This approach to NLP is known as semantic grammar. Such grammars are formalized like phrase-structure grammars, but their constituents are no longer grammatical categories such as Noun Phrase, but semantic categories like Airport and City. These grammars work very well in limited domains, and are still widely used in spoken language systems. However, they lack robustness and portability, and they duplicate grammatical structure in different semantic categories.
The contrasting approaches to NLP described in the preceding paragraphs relates back to early metaphysical debates about rationalism versus empiricism and realism versus idealism that occurred in the Enlightenment period of Western philosophy. These debates took place against a backdrop of orthodox thinking in which the source of all knowledge was believed to be divine revelation. During this period of the seventeenth and eighteenth centuries, philosophers argued that human reason or sensory experience has priority over revelation. Descartes and Leibniz, amongst others, took the rationalist position, asserting that all truth has its origins in human thought, and in the existence of "innate ideas" implanted in our minds from birth. For example, they saw that the principles of Euclidean geometry were developed using human reason, and were not the result of supernatural revelation or sensory experience.

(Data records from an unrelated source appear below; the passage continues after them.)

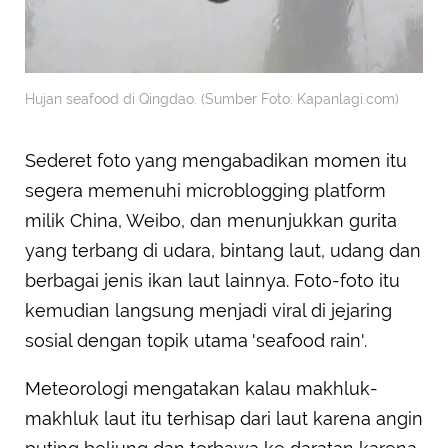
Hujan seafood di Qingdao. (Sumber Foto: Kapanlagi.com)
Sederet foto yang mengabadikan momen itu
segera memenuhi microblogging platform
milik China, Weibo, dan menunjukkan gurita
yang terbang di udara, bintang laut, udang dan
berbagai jenis ikan laut lainnya. Foto-foto itu
kemudian langsung menjadi viral di jejaring
sosial dengan topik utama 'seafood rain'.
Meteorologi mengatakan kalau makhluk-
makhluk laut itu terhisap dari laut karena angin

In contrast, Locke and others took the empiricist view, that our primary source of knowledge is the experience of our faculties, and that human reason plays a secondary role in reflecting on that experience. Prototypical evidence for this position was Galileo's discovery -- based on careful observation of the motion of the planets -- that the solar system is heliocentric and not geocentric. In the context of linguistics, this debate leads to the following question: to what extent does human linguistic experience, versus our innate "language faculty", provide the basis for our knowledge of language? In NLP this matter surfaces as differences in the priority of corpus data versus linguistic introspection in the construction of computational models.
A further concern, enshrined in the debate between realism and idealism, was the metaphysical status of the constructs of a theory. Kant argued for a distinction between phenomena, the manifestations we can experience, and "things in themselves" which can never been known directly. A linguistic realist would take a theoretical construct like "noun phrase" to be real world entity that exists independently of human perception and reason, and which actually causes the observed linguistic phenomena. A linguistic idealist, on the other hand, would argue that noun phrases, along with more abstract constructs like semantic representations, are intrinsically unobservable, and simply play the role of useful fictions. The way linguists write about theories often betrays a realist position, while NLP practitioners occupy neutral territory or else lean towards the idealist position.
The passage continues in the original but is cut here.